If you have a related question, please click the "Ask a related question" button in the top right corner. The newly created question will be automatically linked to this question.

Data Binning...

All:

I need to optimize a  for()  loop for the C5505...I have a raw buffer that needs to be dealt into 3 bins...

for (i=0;i<1000;i++)

{

      j = 3*i;

      buff1[i] = rawbuff[j];

      buff2[i] = rawbuff[j+1];

      buff3[i] = rawbuff[j+2];

}

I tried to make i & j global instead of local - no better results.

If I went from 1000 to 0, instead of 0 to 1000, would that be more optimal?

Would a do-while work better than the for()?

If I created a structure that had buff1, buff2, buff3, could that be made to work better than 3 independent buffers?

I can examine the resulting assembly, and create an optimized assembly routine, but I would rather not.

 

  • All:

    I just realized that the C55x has a repeat block assembly instruction.

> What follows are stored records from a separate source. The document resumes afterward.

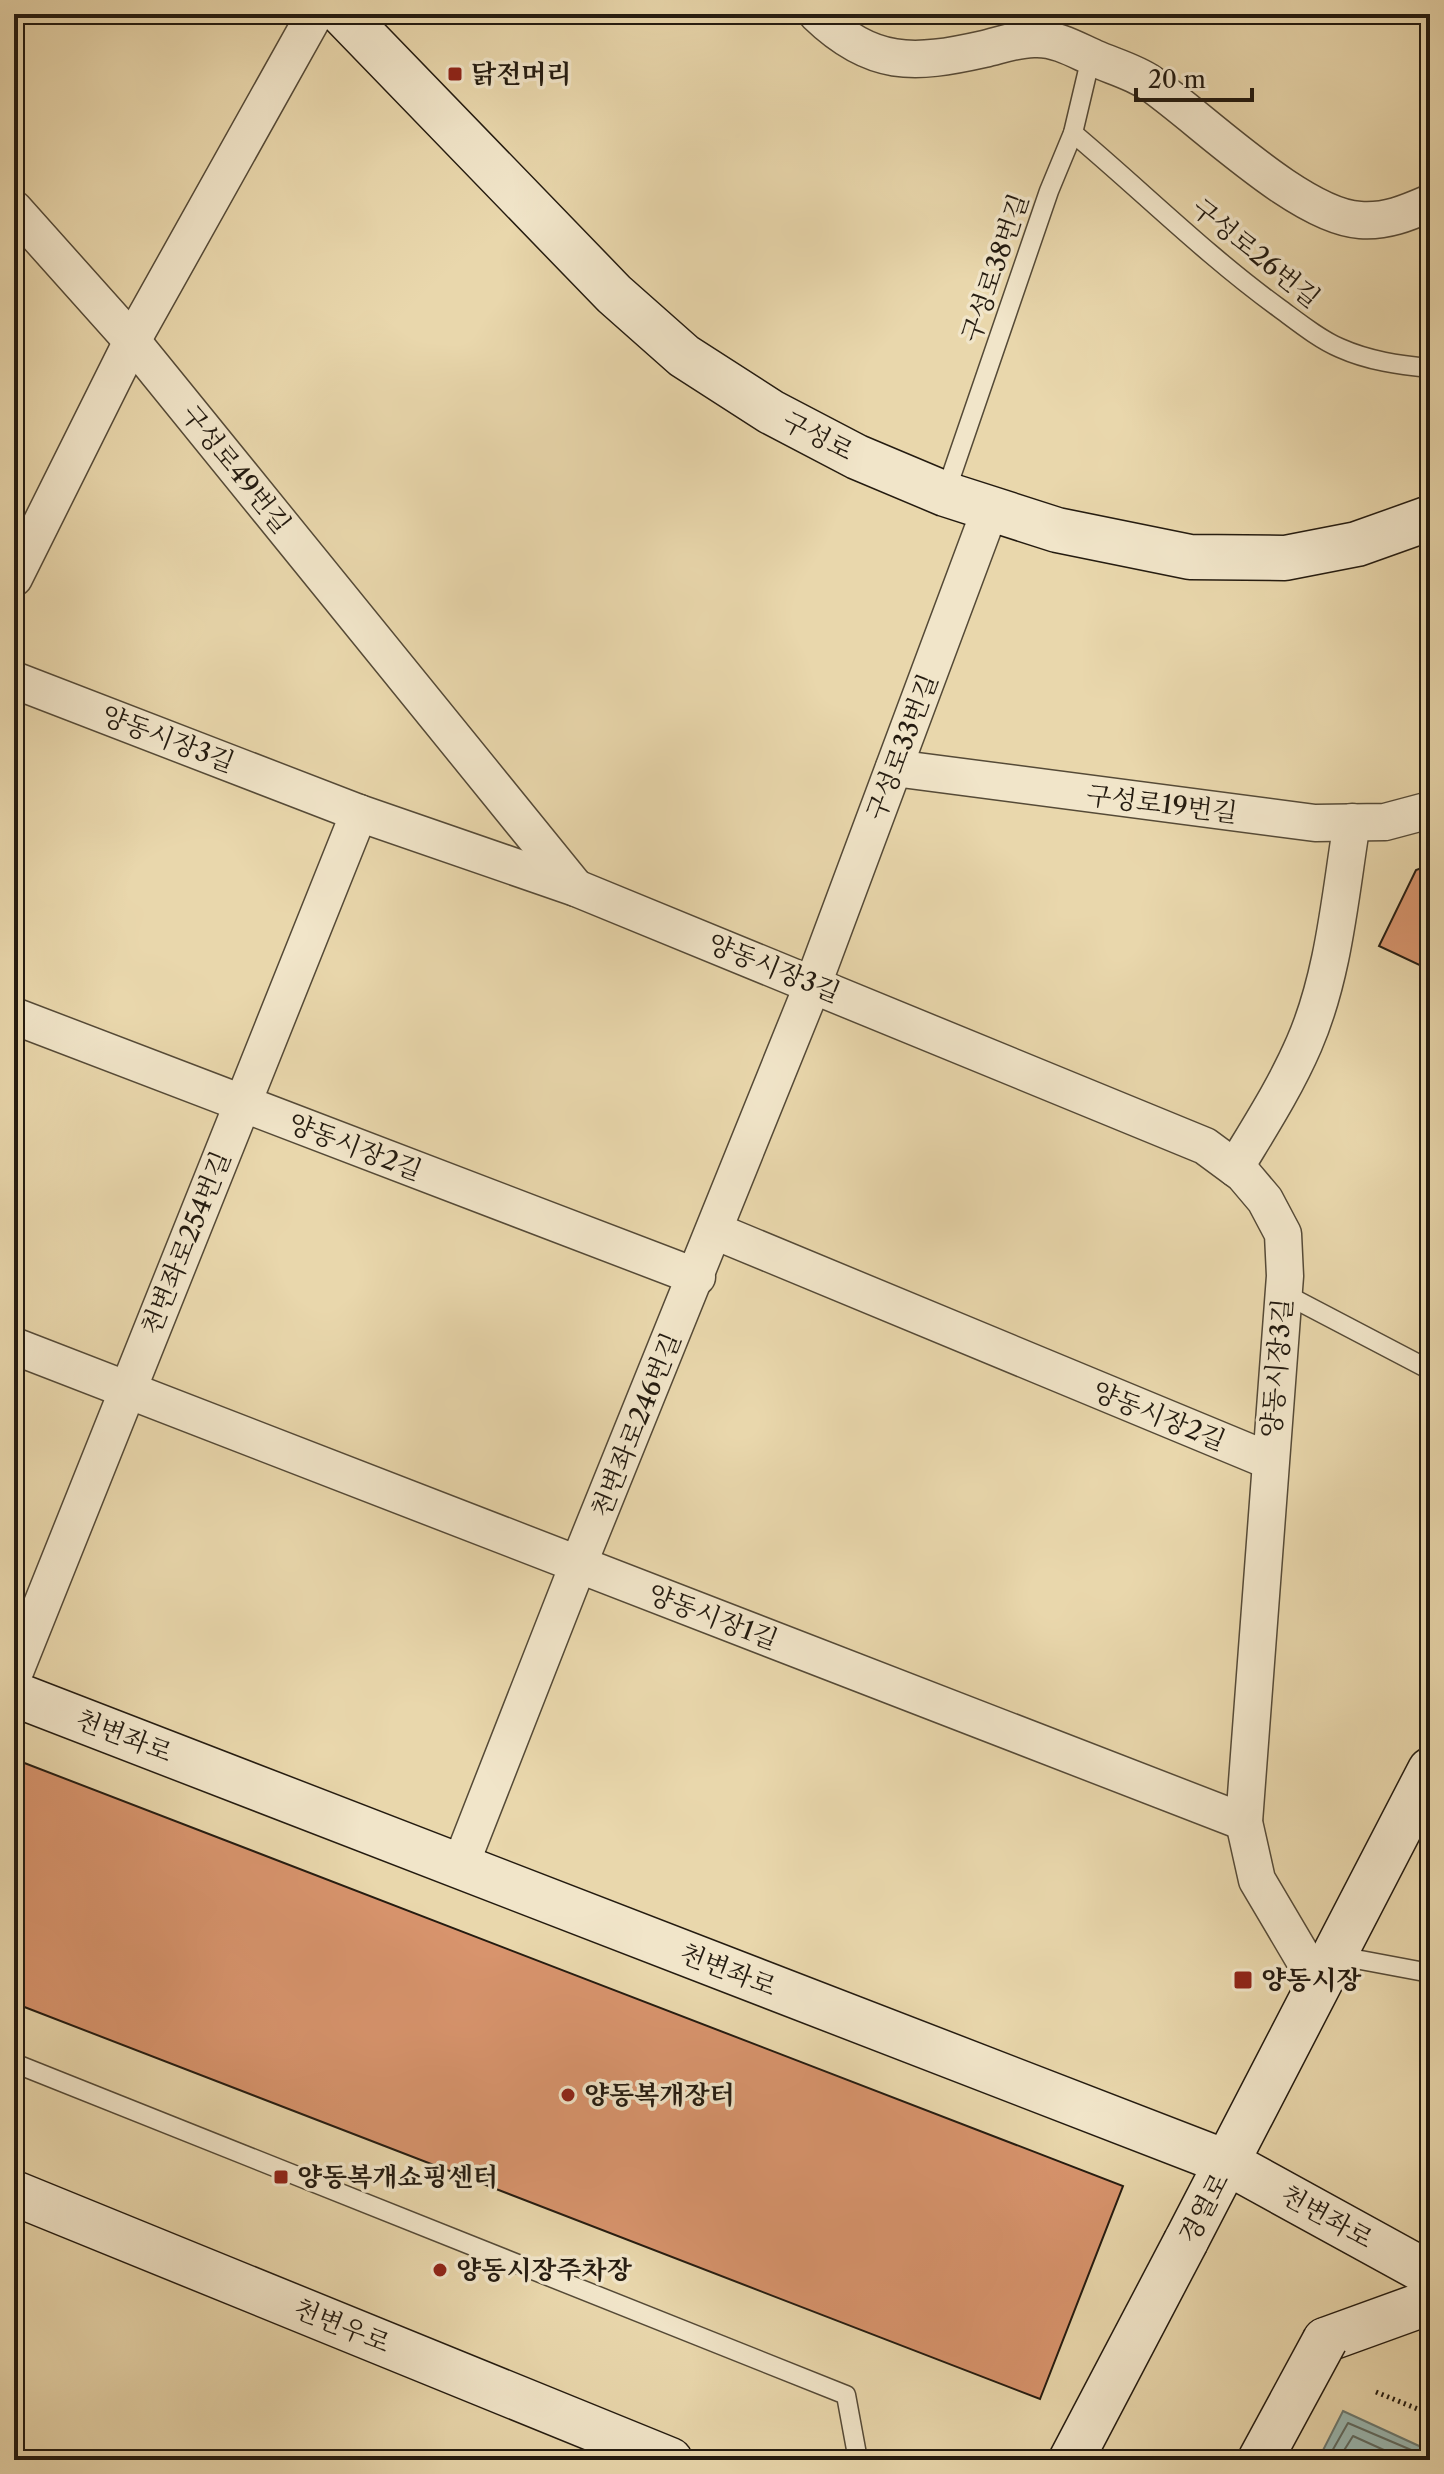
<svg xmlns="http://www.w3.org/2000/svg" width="1444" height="2474" font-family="'Libre Caslon Text','Noto Serif KR',serif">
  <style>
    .water { fill: #9ab8b2; stroke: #6b7971; stroke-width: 2 }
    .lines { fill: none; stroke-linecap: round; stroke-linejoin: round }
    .shore { stroke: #5f6a61; stroke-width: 2 }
    .building { fill: #d8946d; stroke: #241b10; stroke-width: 2 }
    .lane-casing { stroke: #554a37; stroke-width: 21 }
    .street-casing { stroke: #554a37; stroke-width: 39 }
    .secondary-casing { stroke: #241b10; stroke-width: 47 }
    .path { stroke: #241b10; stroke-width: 5; stroke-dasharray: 2 4; stroke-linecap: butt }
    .lane { stroke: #f1e5c9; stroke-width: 18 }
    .street { stroke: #f1e5c9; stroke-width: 36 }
    .secondary { stroke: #f1e5c9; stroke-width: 44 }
    .secondary-bridge-casing { stroke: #241b10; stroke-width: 47; stroke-linecap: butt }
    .secondary-bridge { stroke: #f1e5c9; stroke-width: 44 }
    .poi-dot { fill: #8f2418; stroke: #f1e5c9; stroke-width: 3 }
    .labels { text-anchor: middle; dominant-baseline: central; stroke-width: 7; stroke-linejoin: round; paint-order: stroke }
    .poi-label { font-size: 26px; font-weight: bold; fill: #241b10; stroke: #f1e5c9; text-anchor: start }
    .street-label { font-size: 26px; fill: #241b10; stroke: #f1e5c9 }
  </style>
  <rect width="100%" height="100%" fill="#e9d7ac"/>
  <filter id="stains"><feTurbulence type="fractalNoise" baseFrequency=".0025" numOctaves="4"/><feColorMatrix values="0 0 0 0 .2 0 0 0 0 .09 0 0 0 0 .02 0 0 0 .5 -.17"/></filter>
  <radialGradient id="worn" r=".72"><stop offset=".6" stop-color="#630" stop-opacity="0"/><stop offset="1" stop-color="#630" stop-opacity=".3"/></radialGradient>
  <!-- water -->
  <path class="water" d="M1343 2411 1430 2451V2460H1318Z"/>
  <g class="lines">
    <!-- shore -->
    <g class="shore">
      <path d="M1327 2460 1348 2423 1430 2458"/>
      <path d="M1338 2460 1353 2436 1406 2460"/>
    </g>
  </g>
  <!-- building -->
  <g class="building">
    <path d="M1430 865V970L1379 946 1416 870Z"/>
    <path d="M14 1759 1123 2186 1040 2399 14 2003Z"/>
  </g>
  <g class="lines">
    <!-- lane casing -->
    <g class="lane-casing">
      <g id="lane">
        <path d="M1073 133C1142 191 1206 255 1279 308 1298 322 1319 339 1340 348 1369 361 1399 365 1430 368"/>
        <path d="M945 494 1049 191 1073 133 1091 57"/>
        <path d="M1283 1293 1430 1370"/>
        <path d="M1334 1955 1430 1973"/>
        <path d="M14 2063 846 2395 858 2460"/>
      </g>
    </g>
    <!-- street casing -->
    <g class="street-casing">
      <g id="street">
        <path d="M817 14C872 67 913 65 984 49 1001 45 1020 38 1037 39 1058 39 1076 50 1094 58 1112 66 1134 72 1150 83 1202 119 1299 216 1360 220 1386 222 1407 213 1430 203"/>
        <path d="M14 209 132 341 576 888"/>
        <path d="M14 578 132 341 315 14"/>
        <path d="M14 680 359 813 576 888 1205 1146 1243 1174 1265 1200 1283 1234 1285 1276 1244 1822 1257 1880 1319 1985"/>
        <path d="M894 768 1315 823 1385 822 1430 810"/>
        <path d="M14 1016 697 1277"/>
        <path d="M1235 1168C1259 1128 1285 1088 1304 1044 1334 975 1340 896 1352 822"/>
        <path d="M715 1231 1270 1461"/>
        <path d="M14 1346 1244 1822"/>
        <path d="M14 1674 359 813"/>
        <path d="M460 1866 578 1565 813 984 990 510"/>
      </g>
    </g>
    <!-- secondary casing -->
    <g class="secondary-casing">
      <g id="secondary">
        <path d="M343 14 614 294 684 356 771 412 857 457 945 494 1057 530 1190 557 1285 558 1357 544 1430 518"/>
        <path d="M14 1694 1228 2163 1430 2274"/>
        <path d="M14 2193 670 2460"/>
        <path d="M1186 2241 1430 1770"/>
        <path d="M1325 2340 1430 2302"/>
      </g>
    </g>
    <!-- path -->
    <path class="path" d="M1376 2392 1430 2414"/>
    <!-- lane -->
    <use href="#lane" class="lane"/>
    <!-- street -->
    <use href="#street" class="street"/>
    <!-- secondary -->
    <use href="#secondary" class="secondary"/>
    <!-- secondary-bridge casing -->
    <g class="secondary-bridge-casing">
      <g id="secondary-bridge">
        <path d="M1071 2460 1186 2241"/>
        <path d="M1260 2460 1325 2340"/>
      </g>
    </g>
    <!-- secondary-bridge -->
    <use href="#secondary-bridge" class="secondary-bridge"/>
  </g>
  <!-- markers -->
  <g class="poi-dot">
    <rect x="447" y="66" width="16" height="16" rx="4"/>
    <rect x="1233" y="1970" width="20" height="20" rx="4"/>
    <circle cx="568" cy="2095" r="8"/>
    <rect x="273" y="2169" width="16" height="16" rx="4"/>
    <circle cx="440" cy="2270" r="8"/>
  </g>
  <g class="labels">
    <!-- poi labels -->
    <g class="poi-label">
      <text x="471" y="74">닭전머리</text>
      <text x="1261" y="1980">양동시장</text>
      <text x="584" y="2095">양동복개장터</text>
      <text x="297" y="2177">양동복개쇼핑센터</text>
      <text x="456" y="2270">양동시장주차장</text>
    </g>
    <!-- street labels -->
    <g class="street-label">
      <text transform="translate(1256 253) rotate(39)">구성로26번길</text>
      <text transform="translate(995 268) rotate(-71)">구성로38번길</text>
      <text transform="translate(818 436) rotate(27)">구성로</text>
      <text transform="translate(236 469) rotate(51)">구성로49번길</text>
      <text transform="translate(168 739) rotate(21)">양동시장3길</text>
      <text transform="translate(902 747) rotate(-69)">구성로33번길</text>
      <text transform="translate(1162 804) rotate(7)">구성로19번길</text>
      <text transform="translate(774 968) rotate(22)">양동시장3길</text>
      <text transform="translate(355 1147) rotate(21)">양동시장2길</text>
      <text transform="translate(186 1243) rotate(-68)">천변좌로254번길</text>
      <text transform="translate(1277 1368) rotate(-85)">양동시장3길</text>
      <text transform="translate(1159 1416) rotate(22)">양동시장2길</text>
      <text transform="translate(636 1425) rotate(-68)">천변좌로246번길</text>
      <text transform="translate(713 1617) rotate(21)">양동시장1길</text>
      <text transform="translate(124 1736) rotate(21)">천변좌로</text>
      <text transform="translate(728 1970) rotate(21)">천변좌로</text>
      <text transform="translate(1204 2208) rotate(-62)">경열로</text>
      <text transform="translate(1327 2217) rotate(29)">천변좌로</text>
      <text transform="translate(342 2326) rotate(22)">천변우로</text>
    </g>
  </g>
  <!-- margin -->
  <rect width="1444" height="2474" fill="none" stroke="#e9d7ac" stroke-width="48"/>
  <rect x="16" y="16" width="1412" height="2442" fill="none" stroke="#241b10" stroke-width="4"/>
  <rect x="24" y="24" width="1396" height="2426" fill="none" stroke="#241b10" stroke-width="2"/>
  <!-- scale -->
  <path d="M1136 88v12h116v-12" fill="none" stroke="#241b10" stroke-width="4"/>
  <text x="1148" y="88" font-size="24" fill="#241b10" stroke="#f1e5c9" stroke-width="6" paint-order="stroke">20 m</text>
  <rect width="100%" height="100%" filter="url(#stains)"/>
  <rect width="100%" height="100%" fill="url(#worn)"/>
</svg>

    It could be that the main part of an assembly solution could be something like

    Repeat Block 3000 times.

        Move RawBuffer Value to ACC... with autoincrement of buffer pointer.

        Move ACC to BinX or Y or Z...with autoincrement.

    End Repeat.

     

    Does anyone have a snippet of code that does this?

     

  • Are you using the optimizer?  What is the type of the elements in the buffers?

    The compiler gets pretty good (but not perfect) results for int-sized elements.  It can do the auto-increment optimization without assistance.  Try this:

    /* cl55 -O2 deal.c */
    void deal(int buff1[], int buff2[], int buff3[], int rawbuff[restrict])
    {
        int i, j;
    
        for (i=0;i<1000;i++)
        {
            j = 3*i;
            buff1[i] = rawbuff[j];
            buff2[i] = rawbuff[j+1];
            buff3[i] = rawbuff[j+2];
        }
    }
    
  • The following loop would be faster than yours:

    for (i = 1000; i != 0; i--)

    {

        *buff1++ = *rawbuff++;

        *buff2++ = *rawbuff++;

        *buff3++ = *rawbuff++;


    }

    You can also double the speed by rewriting this loop in assembly code

  • All:

    Thanks for the input - looks like I can do it with a specific assembly routine - inside of my loop, it is 3 instructions, very similar to your solution Cong!

    I found that the RPTBLOCAL can be used with the following 3 instructions - simulated to some degree...

    One other caviat - turns out that my raw buffer is 32 bits wide and I need to copy the upper  16 bits to each of 3 bins.

    My repeat code looks like this:

    RPTBLOCAL  END_RPT

       mov    *(AR4+T0), *AR1+   ; Move value from raw buffer to bin 1.

       mov    *(AR4+T0), *AR2+   ; Move value from raw buffer to bin 2.

       mov    *(AR4+T0), *AR3+   ; Move value from raw buffer to bin 3.

    END_RPT:

    Thanks again for the input...